3. Hukuk Dairesi Esas No: 2013/876 Karar No: 2013/1190 Karar Tarihi: 28.01.2013
Yargıtay 3. Hukuk Dairesi 2013/876 Esas 2013/1190 Karar Sayılı İlamı
3. Hukuk Dairesi 2013/876 E. , 2013/1190 K.
"İçtihat Metni"
MAHKEMESİ :ASLİYE ... MAHKEMESİ
Dava dilekçesinde davalı aleyhine girişilen takibe vaki itirazın iptali ile davalı adına kayıtlı menkul ve gayrimenkuller üzerine ihtiyati tedbir konulması istenilmiştir. Mahkemece ihtiyati tedbir isteminin reddi cihetine gidilmiş, bu karar davacı vekili tarafından temyiz edilmiştir.

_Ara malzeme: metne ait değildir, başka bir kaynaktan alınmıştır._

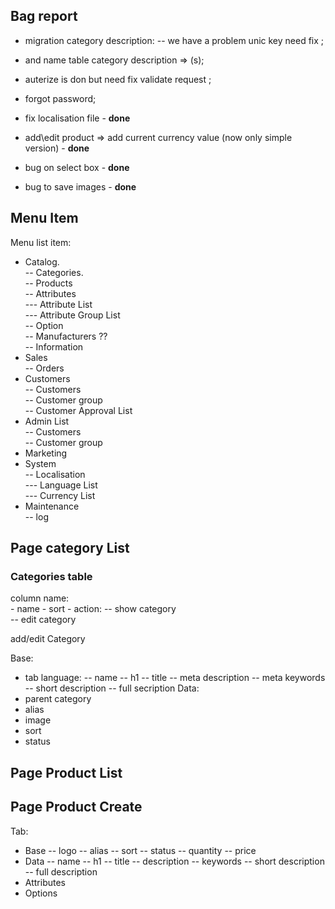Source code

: 
## Bag report 
- migration category description:
-- we have a problem unic key need fix ;<br>
- and name table category description => (s);
- auterize is don but need fix validate request ;
- forgot password;
- fix localisation file  - <b>done</b>

- add\edit product => add current currency value (now only simple version) - <b>done</b>

- bug on select box - <b>done</b>
- bug to save images - <b>done</b>


## Menu Item

Menu list item:

-  Catalog.<br>
-- Categories.<br>
-- Products<br>
-- Attributes<br>
--- Attribute List<br>
--- Attribute Group List<br>
-- Option<br>
-- Manufacturers ??<br>
-- Information<br>
-  Sales    <br>
-- Orders<br>
- Customers<br>
-- Customers<br>
-- Customer group<br>
-- Customer Approval List<br>
- Admin List<br>
-- Customers<br>
-- Customer group<br>
- Marketing<br>
- System<br>
-- Localisation<br>
--- Language List<br>
---  Currency List<br>
- Maintenance<br>
-- log<br>



## Page category List
<h3>Categories table</h3>
column name:<br>
- name 
- sort
- action:
-- show category <br>
-- edit category<br>

add/edit Category

Base:
- tab language:
-- name
-- h1
-- title
-- meta description
-- meta keywords
-- short description 
-- full secription
Data:
- parent category
- alias
- image
- sort
- status


## Page Product List

## Page Product Create
Tab:
- Base
-- logo
-- alias
-- sort
-- status
-- quantity
-- price
- Data
-- name
-- h1
-- title
-- description
-- keywords
-- short description 
-- full description
- Attributes
- Options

Y A R G I T A Y K A R A R I
Temyiz isteminin süresi içinde olduğu anlaşıldıktan sonra dosyadaki bütün kağıtlar okunup gereği düşünüldü. Davacı vekili dilekçesinde; müvekkili ile davalı arasında taşınmaz satışına ilişkin sözleşme imzalandığını, ancak satış bedeline mahsuben 500 TL alan davalının tapuda devir işlemine yanaşmadığını, bu nedenle, öncelikle davalıya ait menkul ve gayrimenkuller üzerine ihtiyati tedbir konulması için karar verilmesini; bundan sonra davalıya ödenen peşinat ile sözleşmede yer alan cezai şartın tahsili için başlatılan takibe vaki itirazın iptali ile takibin devamına ve ayrıca davalıdan icra inkâr tazminatının tahsiline karar verilmesini talep etmiştir. Mahkemece; tensip kararı ile tedbir talebinin reddine karar verilmiş, kararı davacı vekili süresinde temyiz etmiştir. Somut olayda, temyize konu edilen, ihtiyati tedbir talebinin reddine ilişkin kararın, 6100 sayılı HMK. nun yürürlükte olduğu dönemde verildiği anlaşılmaktadır. 6100 sayılı HMK. nun 341. maddesi “İlk derece mahkemelerinden verilen nihai kararlar ile ihtiyati tedbir, ihtiyati haciz taleplerinin reddi ve bu taleplerin kabulü hâlinde, itiraz üzerine verilecek kararlara karşı istinaf yoluna başvurulabilir.” hükmünü içermektedir. Ne var ki aynı kanunun Geçici ....maddesi ile de “Bölge adliye mahkemelerinin 26.09.2004 tarihli ve 5235 sayılı Adli Yargı ilk derece mahkemeleri ile bölge adliye mahkemelerinin kuruluş, görev ve yetkileri hakkında kanunun geçici ....maddesi uyarınca Resmi Gazete"de ilan edilecek göreve başlama tarihine kadar 1086 sayılı kanunun temyize ilişkin yürürlükteki hükümlerinin uygulanmasına devam olunur.” hükmü getirilmiştir. . Şu durumda, uyuşmazlığa, 1086 sayılı HUMK. nun temyize ilişkin hükümlerinin uygulanacağı açıktır. Bu açıklamaların ışığı altında somut olay ele alındığında; 1086 sayılı HUMK. nun 427.maddesine göre temyiz, mahkemelerden verilen nihai kararlara karşı başvurulacak kanun yoludur. İhtiyati tedbir kararı ise, geçici nitelikte bir önlem olup, durum ve şartların değişmesi halinde değiştirilebileceğinden buna ilişkin mahkeme kararının temyiz edilme olanağı yoktur. Bu itibarla; davacı vekili, temyiz edilme olanağı bulunmayan ihtiyati tedbir talebinin reddi kararını temyiz etmiş bulunduğundan temyiz talebinin REDDİNE, peşin alınan temyiz harcının istek halinde temyiz edene iadesine, 28.01.2013 tarihinde oybirliğiyle karar verildi.